§ **EXERCISE DESCRIPTION**
Output every line of text from all of the rows below without changing anything, and leave the pictures out.

[SOURCE INFORMATION — start]

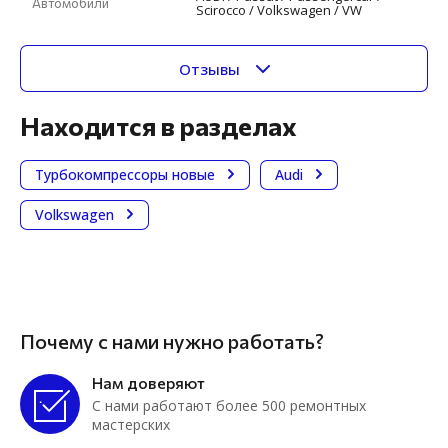
Автомобили
Scirocco / Volkswagen / VW
Отзывы
Находится в разделах
Турбокомпрессоры новые
Audi
Volkswagen
Почему с нами нужно работать?
Нам доверяют
С нами работают более 500 ремонтных
мастерских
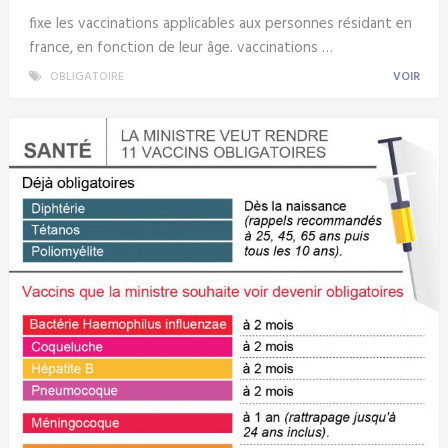
fixe les vaccinations applicables aux personnes résidant en
france, en fonction de leur âge. vaccinations …
OBLIGATOIRE
VOIR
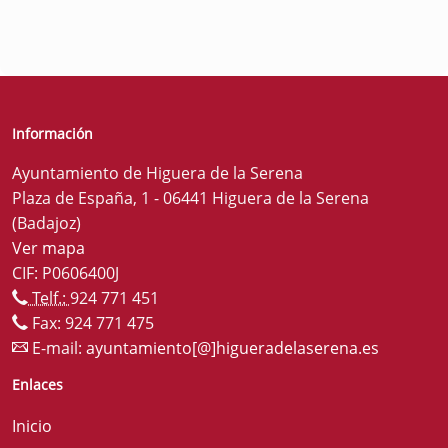
Información
Ayuntamiento de Higuera de la Serena
Plaza de España, 1 - 06441 Higuera de la Serena
(Badajoz)
Ver mapa
CIF: P0606400J
Telf.:
924 771 451
Fax: 924 771 475
E-mail:
ayuntamiento[@]higueradelaserena.es
Enlaces
Inicio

[SOURCE INFORMATION — finish]

§ **TASK OUTPUT**
Автомобили
Scirocco / Volkswagen / VW
Отзывы
Находится в разделах
Турбокомпрессоры новые
Audi
Volkswagen
Почему с нами нужно работать?
Нам доверяют
С нами работают более 500 ремонтных
мастерских
fixe les vaccinations applicables aux personnes résidant en
france, en fonction de leur âge. vaccinations …
OBLIGATOIRE
VOIR
Información
Ayuntamiento de Higuera de la Serena
Plaza de España, 1 - 06441 Higuera de la Serena
(Badajoz)
Ver mapa
CIF: P0606400J
Telf.:
924 771 451
Fax: 924 771 475
E-mail:
ayuntamiento[@]higueradelaserena.es
Enlaces
Inicio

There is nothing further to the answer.